Question

How do you simplify `cos(arctan(x))`?

Answer 1

`1/sqrt (1 + x^2 )`

Explanation:

Let simplify `cos(Arctan(x))`
Let `y = arctan (x)`
`<=>x=tan(y)`

`x=sin(y)/cos(y)`

We need to have an expression for `cos(y)` only,

`x^2=(sin(y)^2)/(cos(y)^2)`

`x^2+1=cancel(sin(y)^2+cos(y)^2)^(=1)/cos(y)^2`

`1/(x^2+1)=cos(y)^2`

`1/sqrt(x^2+1)=cos(y)=cos(Arctan(x))`

\0/ Here's our answer !

Answer 2

Continuation of my first answer that was edited by another.

Explanation:

Let a = arctan ( x ).

The principal value of `a in ( − π/2, π/2 )`.

Then `tan a = x` and

`0 <= cos a in [ 0, 1 )` ( wrongly marked as [ 0, - 1 ], in my

previous answer, two years ago).

Now, the given expression is

`cos a = 1/sqrt ( 1 + x^2 ), x in ( - pi/2, pi/2 )`.

It is important that `cos a >= 0`, for `a in Q_1` or `Q_4`.
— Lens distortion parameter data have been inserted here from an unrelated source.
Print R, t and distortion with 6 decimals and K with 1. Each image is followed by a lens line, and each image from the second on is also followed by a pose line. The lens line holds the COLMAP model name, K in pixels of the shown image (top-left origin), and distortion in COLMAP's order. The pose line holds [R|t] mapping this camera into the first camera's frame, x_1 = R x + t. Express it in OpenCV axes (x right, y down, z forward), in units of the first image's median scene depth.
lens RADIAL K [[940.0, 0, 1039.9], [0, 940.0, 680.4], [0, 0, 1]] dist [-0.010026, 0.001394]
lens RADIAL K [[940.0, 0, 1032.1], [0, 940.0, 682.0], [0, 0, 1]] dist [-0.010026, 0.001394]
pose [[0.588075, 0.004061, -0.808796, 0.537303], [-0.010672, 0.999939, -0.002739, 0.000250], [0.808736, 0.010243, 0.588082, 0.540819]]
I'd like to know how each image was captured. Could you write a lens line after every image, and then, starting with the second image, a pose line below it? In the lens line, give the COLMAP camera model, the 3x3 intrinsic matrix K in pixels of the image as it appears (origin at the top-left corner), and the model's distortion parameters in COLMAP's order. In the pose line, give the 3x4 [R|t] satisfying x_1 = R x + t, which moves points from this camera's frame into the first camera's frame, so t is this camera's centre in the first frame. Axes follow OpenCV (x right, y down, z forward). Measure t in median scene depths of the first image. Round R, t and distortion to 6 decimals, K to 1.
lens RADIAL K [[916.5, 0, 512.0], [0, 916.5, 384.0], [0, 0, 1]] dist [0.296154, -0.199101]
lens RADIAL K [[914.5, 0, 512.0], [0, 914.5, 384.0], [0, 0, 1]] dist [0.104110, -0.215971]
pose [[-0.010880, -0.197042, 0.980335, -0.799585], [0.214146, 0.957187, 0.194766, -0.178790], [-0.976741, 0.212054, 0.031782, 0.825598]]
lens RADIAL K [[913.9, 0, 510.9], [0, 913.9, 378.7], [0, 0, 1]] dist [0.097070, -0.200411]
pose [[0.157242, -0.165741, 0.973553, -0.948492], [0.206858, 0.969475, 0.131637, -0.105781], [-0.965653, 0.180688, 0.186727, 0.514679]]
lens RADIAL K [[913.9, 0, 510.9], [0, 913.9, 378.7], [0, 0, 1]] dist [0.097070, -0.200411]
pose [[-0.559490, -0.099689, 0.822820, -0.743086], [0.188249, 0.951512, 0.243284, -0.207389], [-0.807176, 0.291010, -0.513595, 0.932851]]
If the piecewise-wholesome general inverse operator

`(tan)^( - 1 )`is used,

`cos (tan)^(-1) x, = +-1/sqrt( 1 + x^2)`

the negative sign is chosen, when `x in Q_3`.

Example:

`cos (arctan 1 ) = 1/sqrt 2, arctan 1 = pi/4.`

`cos (tan)^(-1) 1 = cos ( kpi + pi/4), k = 0, +-1, +-2, +-, ...`

`in Q_1` or `Q_3, x = ...pi/4, 5/4pi, ...`

So, the value is `+-1/sqrt 2`..

My intention, in this approach, is to inform about nuances..

So, I am making a second answer,